> [WHAT YOU NEED TO DO] Lines with "деревенски": pull these out of the listing below.

━━ RAW DATA ━━

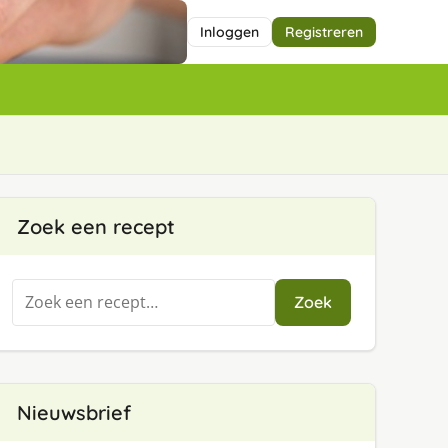
Inloggen
Registreren
Zoek een recept
Zoeken
Zoek
naar:
Nieuwsbrief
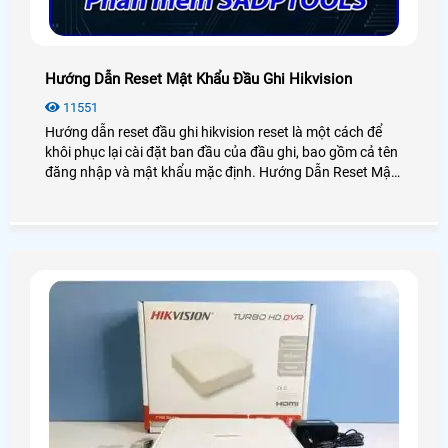
Hướng Dẫn Reset Mật Khẩu Đầu Ghi Hikvision
11551
Hướng dẫn reset đầu ghi hikvision reset là một cách để
khôi phục lại cài đặt ban đầu của đầu ghi, bao gồm cả tên
đăng nhập và mật khẩu mặc định. Hướng Dẫn Reset Mật
Khẩu Đầu Ghi Hikvision có thể hữu ích khi bạn quên mật
khẩu của mình hoặc khi bạn muốn xóa toàn bộ các cài
đặt và dữ liệu trên đầu ghi hikvision.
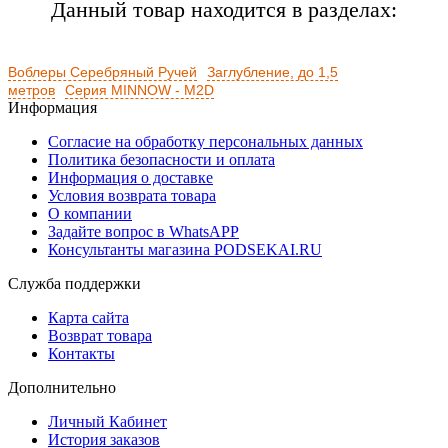
Данный товар находится в разделах:
Воблеры Серебряный Ручей
Заглубление, до 1,5
метров
Серия MINNOW - M2D
Информация
Согласие на обработку персональных данных
Политика безопасности и оплата
Информация о доставке
Условия возврата товара
О компании
Задайте вопрос в WhatsAPP
Консультанты магазина PODSEKAI.RU
Служба поддержки
Карта сайта
Возврат товара
Контакты
Дополнительно
Личный Кабинет
История заказов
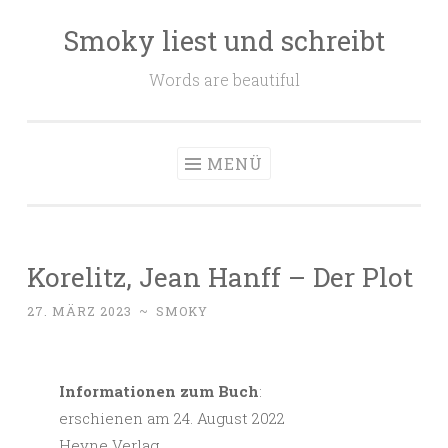
Smoky liest und schreibt
Zum
Inhalt
Words are beautiful
springen
MENÜ
Korelitz, Jean Hanff – Der Plot
27. MÄRZ 2023
~
SMOKY
Informationen zum Buch
:
erschienen am 24. August 2022
Heyne Verlag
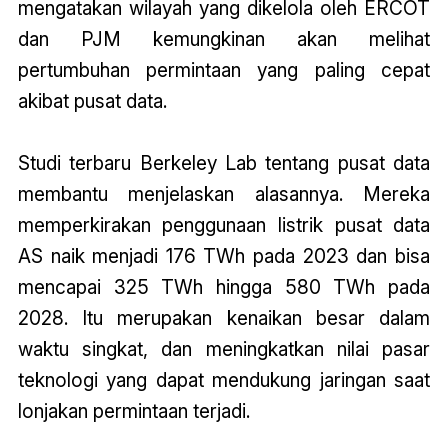
mengatakan wilayah yang dikelola oleh ERCOT
dan PJM kemungkinan akan melihat
pertumbuhan permintaan yang paling cepat
akibat pusat data.
Studi terbaru Berkeley Lab tentang pusat data
membantu menjelaskan alasannya. Mereka
memperkirakan penggunaan listrik pusat data
AS naik menjadi 176 TWh pada 2023 dan bisa
mencapai 325 TWh hingga 580 TWh pada
2028. Itu merupakan kenaikan besar dalam
waktu singkat, dan meningkatkan nilai pasar
teknologi yang dapat mendukung jaringan saat
lonjakan permintaan terjadi.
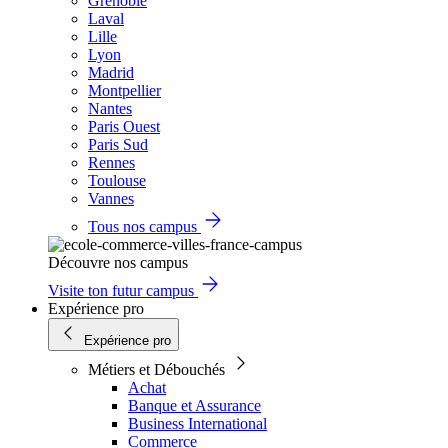
Grenoble
Laval
Lille
Lyon
Madrid
Montpellier
Nantes
Paris Ouest
Paris Sud
Rennes
Toulouse
Vannes
Tous nos campus
Découvre nos campus
Visite ton futur campus
Expérience pro
Expérience pro
Métiers et Débouchés
Achat
Banque et Assurance
Business International
Commerce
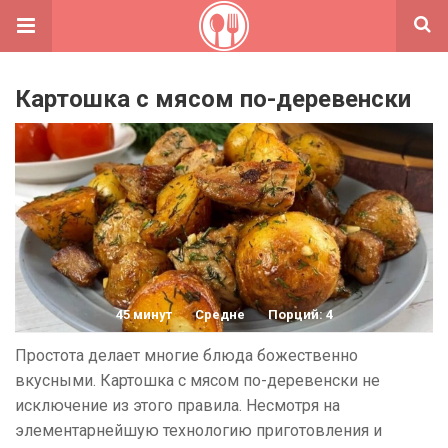
Картошка с мясом по-деревенски
45 минут
Средне
Порций: 4
Простота делает многие блюда божественно
вкусными. Картошка с мясом по-деревенски не
исключение из этого правила. Несмотря на
элементарнейшую технологию приготовления и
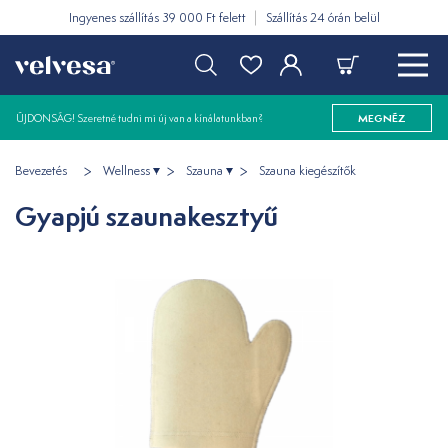
Ingyenes szállítás 39 000 Ft felett
Szállítás 24 órán belül
ÚJDONSÁG! Szeretné tudni mi új van a kínálatunkban?
MEGNÉZ
Bevezetés
Wellness
Szauna
Szauna kiegészítők
Gyapjú szaunakesztyű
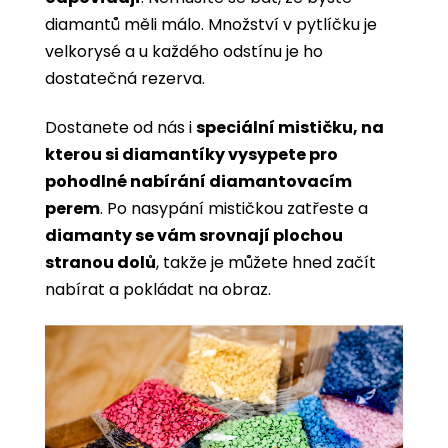
diamantů měli málo. Množství v pytlíčku je
velkorysé a u každého odstínu je ho
dostatečná rezerva.
Dostanete od nás i
speciální mističku, na
kterou si diamantíky vysypete pro
pohodlné nabírání diamantovacím
perem
. Po nasypání mističkou zatřeste a
diamanty se vám srovnají plochou
stranou dolů
, takže je můžete hned začít
nabírat a pokládat na obraz.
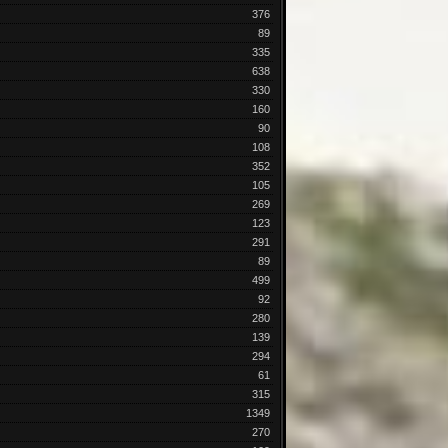
376
89
335
638
330
160
90
108
352
105
269
123
291
89
499
92
280
139
294
61
315
1349
270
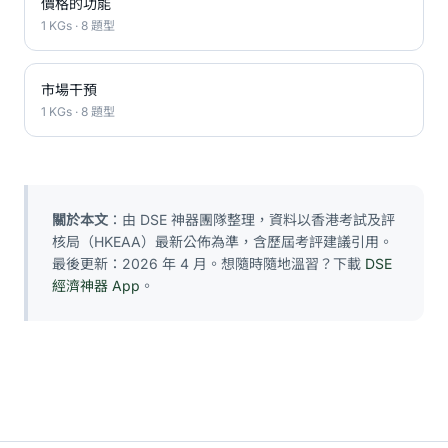
價格的功能
1 KGs · 8 題型
市場干預
1 KGs · 8 題型
關於本文
：由 DSE 神器團隊整理，資料以香港考試及評
核局（HKEAA）最新公佈為準，含歷屆考評建議引用。
最後更新：2026 年 4 月。想隨時隨地溫習？下載
DSE
經濟神器 App
。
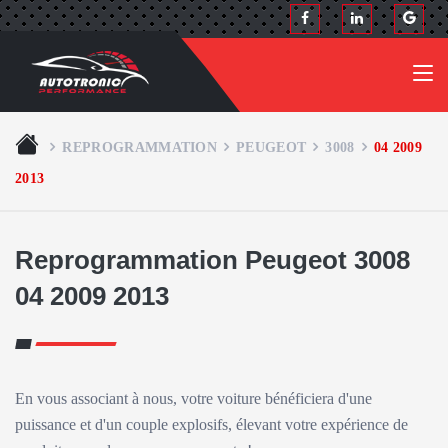
REPROGRAMMATION
PEUGEOT
3008
04 2009
2013
Reprogrammation Peugeot 3008
04 2009 2013
En vous associant à nous, votre voiture bénéficiera d'une
puissance et d'un couple explosifs, élevant votre expérience de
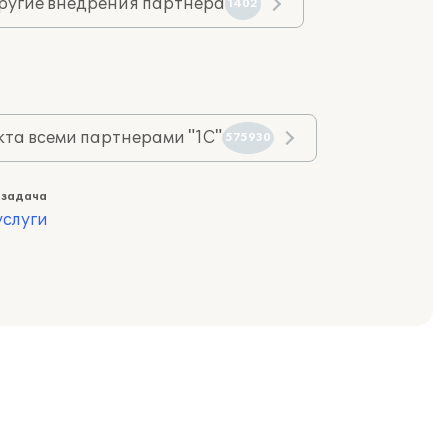
ругие внедрения партнера
1402
та всеми партнерами "1С"
575930
 задача
слуги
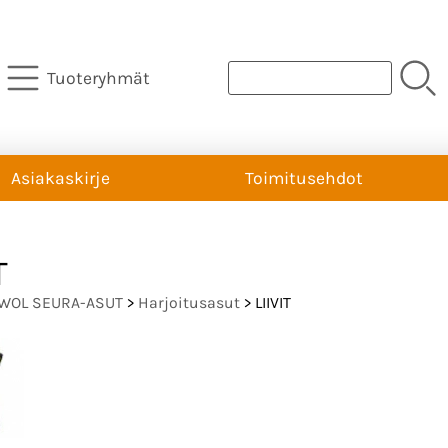
Tuoteryhmät
Asiakaskirje
Toimitusehdot
T
WOL SEURA-ASUT
>
Harjoitusasut
> LIIVIT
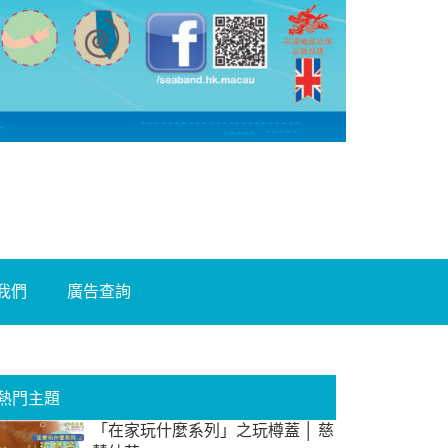
我們
廣告查詢
熱門主題
「在家玩什麼系列」之玩樽蓋 │ 慈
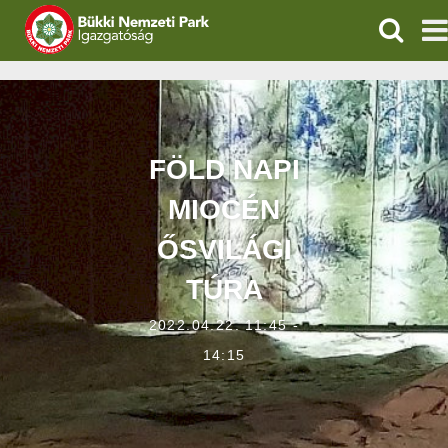
KERESÉ
IGAZGATÓSÁG
TERMÉSZETVÉDELEM
FÖLD NAPI
VÍZVÉDELEM
MIOCÉN
ÖKOTURIZMUS
ŐSVILÁGI
TÚRA
OKTATÁS
2022.04.22. 11:45 -
GEOPARKOK
14:15
KAPCSOLAT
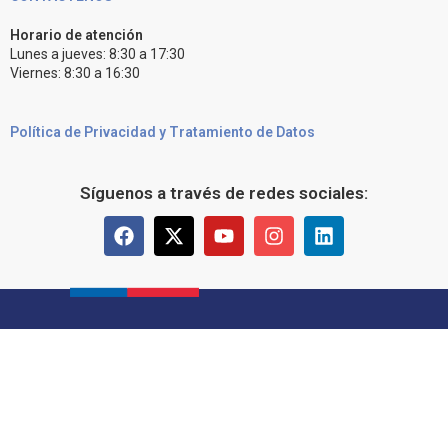
Horario de atención
Lunes a jueves: 8:30 a 17:30
Viernes: 8:30 a 16:30
Política de Privacidad y Tratamiento de Datos
Síguenos a través de redes sociales:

━━━

> [ANSWER BOX]
Картошка с мясом по-деревенски
вкусными. Картошка с мясом по-деревенски не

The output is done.